Übergabekonzert ist am 5. Februar - nur als Stream

Das Übergabe-Konzert, bei dem Maria Portugal Abschied von Moers nimmt und den Staffelstab an Talibam übergibt, soll am Freitag, 5. Februar um 20 Uhr im alten Landratsamt stattfinden - als Stream auf der Website des Festivals und bei Facebook. Anders geht's ja nicht derzeit. Nicht einmal eine Handvoll Gäste seien erlaubt, hat Thorsten Töpp in Absprache mit der Stadt erfahren müssen.

Aber Töpp ist sicher, dass die beiden auch außerhalb von Konzertsälen präsent sein werden. Etwa so wie Maria Portugal im Sommer in den Schlosspark eingeladen hatte und dort "so eine Hippie-Atmosphäre gezaubert" hat. Auf You Tube hatte sie ihren eigenen Kanal eingerichtet, als Konzerte vor Publikum unmöglich wurden. "Da geht bei Talibam bestimmt auch noch mehr", versichert Töpp. Zumal die beiden "in Europa sehr gut vernetzt" seien.

Das lauteste Abschlusskonzert aller Festivals

Das in jeder Hinsicht besondere Jahr in Moers zu verbringen, gefalle den beiden Musikern. "Sie können ja hier mehr machen als in New York.

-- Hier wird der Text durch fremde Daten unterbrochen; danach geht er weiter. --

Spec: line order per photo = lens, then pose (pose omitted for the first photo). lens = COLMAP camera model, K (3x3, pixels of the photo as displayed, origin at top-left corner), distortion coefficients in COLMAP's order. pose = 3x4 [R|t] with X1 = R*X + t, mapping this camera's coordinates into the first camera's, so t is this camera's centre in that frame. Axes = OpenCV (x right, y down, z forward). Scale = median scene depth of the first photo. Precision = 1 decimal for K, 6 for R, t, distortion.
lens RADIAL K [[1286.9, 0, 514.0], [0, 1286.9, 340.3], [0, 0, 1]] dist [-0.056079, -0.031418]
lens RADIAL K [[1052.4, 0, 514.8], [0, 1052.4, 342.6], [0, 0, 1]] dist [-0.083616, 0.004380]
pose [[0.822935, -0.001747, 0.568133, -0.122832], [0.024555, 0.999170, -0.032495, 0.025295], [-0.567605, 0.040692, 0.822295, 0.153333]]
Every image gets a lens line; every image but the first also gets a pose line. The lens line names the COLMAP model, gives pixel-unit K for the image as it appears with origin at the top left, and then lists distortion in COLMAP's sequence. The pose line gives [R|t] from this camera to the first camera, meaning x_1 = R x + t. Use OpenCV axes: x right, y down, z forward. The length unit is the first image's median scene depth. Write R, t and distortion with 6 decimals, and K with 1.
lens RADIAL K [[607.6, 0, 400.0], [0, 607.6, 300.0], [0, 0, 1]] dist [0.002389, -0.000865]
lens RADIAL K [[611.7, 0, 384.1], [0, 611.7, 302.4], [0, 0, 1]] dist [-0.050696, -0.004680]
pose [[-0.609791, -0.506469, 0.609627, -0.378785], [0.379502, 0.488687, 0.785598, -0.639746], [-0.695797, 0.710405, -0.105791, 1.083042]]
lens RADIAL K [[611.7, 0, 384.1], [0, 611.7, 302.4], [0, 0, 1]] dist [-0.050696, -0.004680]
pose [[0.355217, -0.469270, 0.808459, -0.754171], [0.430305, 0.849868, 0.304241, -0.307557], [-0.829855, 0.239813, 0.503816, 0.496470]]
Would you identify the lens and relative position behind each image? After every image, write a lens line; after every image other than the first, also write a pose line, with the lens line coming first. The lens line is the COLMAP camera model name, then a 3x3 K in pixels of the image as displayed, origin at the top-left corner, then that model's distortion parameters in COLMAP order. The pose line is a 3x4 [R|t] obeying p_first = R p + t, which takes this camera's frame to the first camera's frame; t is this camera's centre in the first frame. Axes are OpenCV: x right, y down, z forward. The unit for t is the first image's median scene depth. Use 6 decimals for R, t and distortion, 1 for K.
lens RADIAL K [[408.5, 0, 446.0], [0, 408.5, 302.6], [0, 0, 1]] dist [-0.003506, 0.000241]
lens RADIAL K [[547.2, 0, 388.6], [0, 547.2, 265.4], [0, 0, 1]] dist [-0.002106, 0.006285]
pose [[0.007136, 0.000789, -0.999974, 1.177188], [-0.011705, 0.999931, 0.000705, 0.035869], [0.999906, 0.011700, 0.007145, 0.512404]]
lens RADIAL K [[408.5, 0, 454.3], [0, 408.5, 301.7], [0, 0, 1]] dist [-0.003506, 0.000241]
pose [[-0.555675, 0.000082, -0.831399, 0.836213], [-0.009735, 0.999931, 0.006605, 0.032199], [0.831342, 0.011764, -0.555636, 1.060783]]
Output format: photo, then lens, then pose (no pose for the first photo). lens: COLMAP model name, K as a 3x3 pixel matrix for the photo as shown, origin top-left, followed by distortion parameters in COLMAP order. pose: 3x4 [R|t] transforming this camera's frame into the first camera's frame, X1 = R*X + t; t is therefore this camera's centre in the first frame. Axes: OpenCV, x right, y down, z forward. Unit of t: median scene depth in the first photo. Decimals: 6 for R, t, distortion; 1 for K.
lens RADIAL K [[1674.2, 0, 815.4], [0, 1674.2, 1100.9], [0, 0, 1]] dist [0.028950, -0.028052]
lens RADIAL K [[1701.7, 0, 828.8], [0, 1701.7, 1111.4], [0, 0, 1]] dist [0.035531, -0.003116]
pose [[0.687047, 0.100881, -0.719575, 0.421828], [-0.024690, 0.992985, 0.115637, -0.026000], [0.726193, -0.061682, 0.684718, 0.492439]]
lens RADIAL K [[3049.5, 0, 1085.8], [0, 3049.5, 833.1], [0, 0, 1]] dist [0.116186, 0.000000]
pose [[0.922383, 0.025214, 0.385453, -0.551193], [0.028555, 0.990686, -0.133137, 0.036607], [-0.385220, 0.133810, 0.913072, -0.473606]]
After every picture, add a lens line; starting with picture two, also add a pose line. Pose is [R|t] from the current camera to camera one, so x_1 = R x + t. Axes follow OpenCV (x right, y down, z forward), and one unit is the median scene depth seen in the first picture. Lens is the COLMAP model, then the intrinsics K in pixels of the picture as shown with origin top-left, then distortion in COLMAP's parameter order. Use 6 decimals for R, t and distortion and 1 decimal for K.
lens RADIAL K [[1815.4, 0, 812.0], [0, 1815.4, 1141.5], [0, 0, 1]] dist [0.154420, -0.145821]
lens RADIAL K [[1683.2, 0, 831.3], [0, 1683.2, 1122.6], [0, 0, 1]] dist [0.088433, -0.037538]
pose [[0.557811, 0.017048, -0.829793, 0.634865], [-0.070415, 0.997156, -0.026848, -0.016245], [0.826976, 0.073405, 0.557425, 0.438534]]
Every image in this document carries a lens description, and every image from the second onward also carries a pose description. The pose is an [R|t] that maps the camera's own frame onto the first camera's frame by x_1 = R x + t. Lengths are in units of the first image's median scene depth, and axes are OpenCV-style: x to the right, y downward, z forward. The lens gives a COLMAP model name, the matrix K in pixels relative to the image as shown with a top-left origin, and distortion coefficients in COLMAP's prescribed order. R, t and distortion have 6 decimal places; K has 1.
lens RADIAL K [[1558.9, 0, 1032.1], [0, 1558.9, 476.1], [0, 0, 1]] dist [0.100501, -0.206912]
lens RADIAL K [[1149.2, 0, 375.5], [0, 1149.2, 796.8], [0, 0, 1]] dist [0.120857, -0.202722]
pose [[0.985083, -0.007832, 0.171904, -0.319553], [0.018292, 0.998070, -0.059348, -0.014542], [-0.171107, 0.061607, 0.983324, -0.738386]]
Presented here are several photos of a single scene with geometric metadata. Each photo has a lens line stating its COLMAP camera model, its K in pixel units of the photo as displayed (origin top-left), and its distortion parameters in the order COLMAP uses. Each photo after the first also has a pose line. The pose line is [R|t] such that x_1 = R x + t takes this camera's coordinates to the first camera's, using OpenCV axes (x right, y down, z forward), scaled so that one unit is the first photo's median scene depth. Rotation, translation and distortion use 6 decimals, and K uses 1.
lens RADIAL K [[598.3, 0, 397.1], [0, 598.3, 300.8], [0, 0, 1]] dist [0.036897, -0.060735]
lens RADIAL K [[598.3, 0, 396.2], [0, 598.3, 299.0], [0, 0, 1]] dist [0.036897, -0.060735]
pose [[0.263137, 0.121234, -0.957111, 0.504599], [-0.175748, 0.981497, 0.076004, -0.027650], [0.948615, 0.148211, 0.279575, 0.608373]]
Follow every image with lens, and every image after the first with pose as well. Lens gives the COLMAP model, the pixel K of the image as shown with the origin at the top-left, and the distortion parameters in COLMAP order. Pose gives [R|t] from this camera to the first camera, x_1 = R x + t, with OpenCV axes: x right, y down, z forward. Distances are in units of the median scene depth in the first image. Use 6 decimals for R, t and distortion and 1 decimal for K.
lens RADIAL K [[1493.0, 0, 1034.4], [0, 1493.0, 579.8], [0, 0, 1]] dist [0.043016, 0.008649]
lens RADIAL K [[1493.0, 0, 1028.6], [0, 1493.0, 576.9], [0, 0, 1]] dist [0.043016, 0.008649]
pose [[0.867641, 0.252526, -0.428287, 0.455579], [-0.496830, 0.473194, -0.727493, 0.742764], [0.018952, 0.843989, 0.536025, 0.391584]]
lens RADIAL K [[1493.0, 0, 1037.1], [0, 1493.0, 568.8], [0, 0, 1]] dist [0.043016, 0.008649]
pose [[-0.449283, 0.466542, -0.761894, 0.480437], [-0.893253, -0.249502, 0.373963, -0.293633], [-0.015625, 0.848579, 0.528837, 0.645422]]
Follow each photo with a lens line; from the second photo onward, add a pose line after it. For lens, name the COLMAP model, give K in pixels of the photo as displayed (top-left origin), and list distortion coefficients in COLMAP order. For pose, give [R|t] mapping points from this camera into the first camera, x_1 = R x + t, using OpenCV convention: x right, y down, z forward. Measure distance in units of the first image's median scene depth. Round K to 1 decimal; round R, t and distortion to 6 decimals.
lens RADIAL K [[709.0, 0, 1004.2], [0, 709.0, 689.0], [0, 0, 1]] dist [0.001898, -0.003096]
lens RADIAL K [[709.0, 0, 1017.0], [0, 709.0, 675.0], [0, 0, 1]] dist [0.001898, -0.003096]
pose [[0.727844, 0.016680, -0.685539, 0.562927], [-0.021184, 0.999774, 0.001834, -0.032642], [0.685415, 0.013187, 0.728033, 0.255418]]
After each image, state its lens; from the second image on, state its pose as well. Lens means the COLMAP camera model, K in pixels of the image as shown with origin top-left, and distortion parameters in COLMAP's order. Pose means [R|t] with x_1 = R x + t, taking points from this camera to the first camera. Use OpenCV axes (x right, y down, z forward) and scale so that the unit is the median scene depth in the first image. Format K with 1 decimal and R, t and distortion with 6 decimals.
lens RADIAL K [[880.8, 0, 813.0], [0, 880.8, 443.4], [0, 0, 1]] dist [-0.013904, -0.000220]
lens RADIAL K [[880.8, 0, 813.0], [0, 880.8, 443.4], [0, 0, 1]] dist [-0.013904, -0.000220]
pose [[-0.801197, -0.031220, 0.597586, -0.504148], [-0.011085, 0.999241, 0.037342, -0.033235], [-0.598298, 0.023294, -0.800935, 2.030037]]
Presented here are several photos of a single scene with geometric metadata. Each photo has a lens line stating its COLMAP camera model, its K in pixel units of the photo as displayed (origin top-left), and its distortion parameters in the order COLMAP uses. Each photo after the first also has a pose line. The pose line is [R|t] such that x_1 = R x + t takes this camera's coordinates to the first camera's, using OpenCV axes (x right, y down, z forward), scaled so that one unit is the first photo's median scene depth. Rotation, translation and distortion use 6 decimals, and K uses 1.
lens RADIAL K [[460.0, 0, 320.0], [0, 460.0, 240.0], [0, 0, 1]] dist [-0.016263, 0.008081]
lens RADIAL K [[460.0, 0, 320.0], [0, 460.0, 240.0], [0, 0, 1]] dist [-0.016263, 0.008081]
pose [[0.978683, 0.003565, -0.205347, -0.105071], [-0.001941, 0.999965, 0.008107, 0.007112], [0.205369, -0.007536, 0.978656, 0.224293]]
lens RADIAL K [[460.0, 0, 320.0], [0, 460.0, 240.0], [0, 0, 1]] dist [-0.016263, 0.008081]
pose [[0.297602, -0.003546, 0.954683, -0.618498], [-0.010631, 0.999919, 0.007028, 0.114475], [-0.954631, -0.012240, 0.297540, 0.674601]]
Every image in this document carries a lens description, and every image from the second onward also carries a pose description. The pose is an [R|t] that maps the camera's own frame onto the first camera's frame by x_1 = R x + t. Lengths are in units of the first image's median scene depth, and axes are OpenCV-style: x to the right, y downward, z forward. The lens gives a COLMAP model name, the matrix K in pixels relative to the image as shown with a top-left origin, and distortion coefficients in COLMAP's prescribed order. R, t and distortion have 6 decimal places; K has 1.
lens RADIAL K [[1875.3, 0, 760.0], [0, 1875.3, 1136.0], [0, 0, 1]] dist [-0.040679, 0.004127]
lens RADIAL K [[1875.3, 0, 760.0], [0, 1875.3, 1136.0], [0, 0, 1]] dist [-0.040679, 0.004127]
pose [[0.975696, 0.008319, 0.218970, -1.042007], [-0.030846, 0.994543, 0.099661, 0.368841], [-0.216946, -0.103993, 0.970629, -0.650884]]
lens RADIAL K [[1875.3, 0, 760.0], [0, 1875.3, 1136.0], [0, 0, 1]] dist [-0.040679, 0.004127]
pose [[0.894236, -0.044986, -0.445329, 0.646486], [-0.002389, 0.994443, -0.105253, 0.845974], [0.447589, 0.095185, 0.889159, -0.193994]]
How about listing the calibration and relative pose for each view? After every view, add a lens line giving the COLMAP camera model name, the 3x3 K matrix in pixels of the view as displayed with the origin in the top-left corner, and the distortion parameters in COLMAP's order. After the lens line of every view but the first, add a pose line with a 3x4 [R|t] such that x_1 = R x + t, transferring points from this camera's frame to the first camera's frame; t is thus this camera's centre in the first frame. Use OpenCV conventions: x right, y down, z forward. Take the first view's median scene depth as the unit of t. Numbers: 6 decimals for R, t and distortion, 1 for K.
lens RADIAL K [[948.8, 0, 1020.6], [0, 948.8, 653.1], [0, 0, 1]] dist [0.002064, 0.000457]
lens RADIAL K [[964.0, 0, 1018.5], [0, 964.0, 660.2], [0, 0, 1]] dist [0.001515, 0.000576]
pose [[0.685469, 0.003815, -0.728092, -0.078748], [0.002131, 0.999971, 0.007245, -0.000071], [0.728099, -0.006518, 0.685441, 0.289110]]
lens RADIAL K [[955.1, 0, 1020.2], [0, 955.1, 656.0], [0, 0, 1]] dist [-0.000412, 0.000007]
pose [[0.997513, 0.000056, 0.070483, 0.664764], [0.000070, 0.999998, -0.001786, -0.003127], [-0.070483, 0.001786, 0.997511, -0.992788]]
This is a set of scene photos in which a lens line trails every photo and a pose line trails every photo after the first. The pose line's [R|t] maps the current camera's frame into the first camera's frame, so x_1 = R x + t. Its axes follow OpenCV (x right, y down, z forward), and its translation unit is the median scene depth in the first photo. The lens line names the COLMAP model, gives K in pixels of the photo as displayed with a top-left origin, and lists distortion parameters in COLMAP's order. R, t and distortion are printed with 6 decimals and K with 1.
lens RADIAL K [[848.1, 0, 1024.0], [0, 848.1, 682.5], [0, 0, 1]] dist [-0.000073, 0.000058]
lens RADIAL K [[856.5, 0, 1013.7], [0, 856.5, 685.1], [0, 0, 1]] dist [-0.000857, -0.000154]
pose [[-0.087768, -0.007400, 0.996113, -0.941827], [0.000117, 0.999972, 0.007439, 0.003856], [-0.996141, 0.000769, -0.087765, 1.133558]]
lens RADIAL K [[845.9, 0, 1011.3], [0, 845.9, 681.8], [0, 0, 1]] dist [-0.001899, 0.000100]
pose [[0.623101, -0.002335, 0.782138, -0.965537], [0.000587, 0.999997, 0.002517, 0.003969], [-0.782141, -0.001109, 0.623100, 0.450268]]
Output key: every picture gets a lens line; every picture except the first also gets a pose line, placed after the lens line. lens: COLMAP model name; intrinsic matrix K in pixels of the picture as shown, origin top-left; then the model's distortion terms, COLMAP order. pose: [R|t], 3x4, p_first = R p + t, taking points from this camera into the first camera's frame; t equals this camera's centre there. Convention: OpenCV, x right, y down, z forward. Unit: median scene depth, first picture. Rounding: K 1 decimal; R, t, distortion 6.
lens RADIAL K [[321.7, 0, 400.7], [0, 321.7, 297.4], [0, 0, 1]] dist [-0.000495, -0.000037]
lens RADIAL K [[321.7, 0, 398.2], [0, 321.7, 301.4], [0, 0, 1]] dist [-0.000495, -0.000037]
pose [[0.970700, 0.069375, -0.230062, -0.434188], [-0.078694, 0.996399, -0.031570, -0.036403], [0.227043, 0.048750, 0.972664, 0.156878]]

In einer Zeit, in der alle freien Künstler ums Überleben kämpfen, ist auch die Aussicht auf freies Wohnen und ein Budget für Projekte attraktiv", erläutert Töpp.

Unvergessen bei Besuchern des Moers Festivals 2018: ihr Big Impact, als Keyboarder Mottel einem Schlagzeuggewitter von 12 Drummern anderer Festival-Formationen gegenübertrat – vermutlich das lauteste Abschlusskonzert aller Moers Festivals.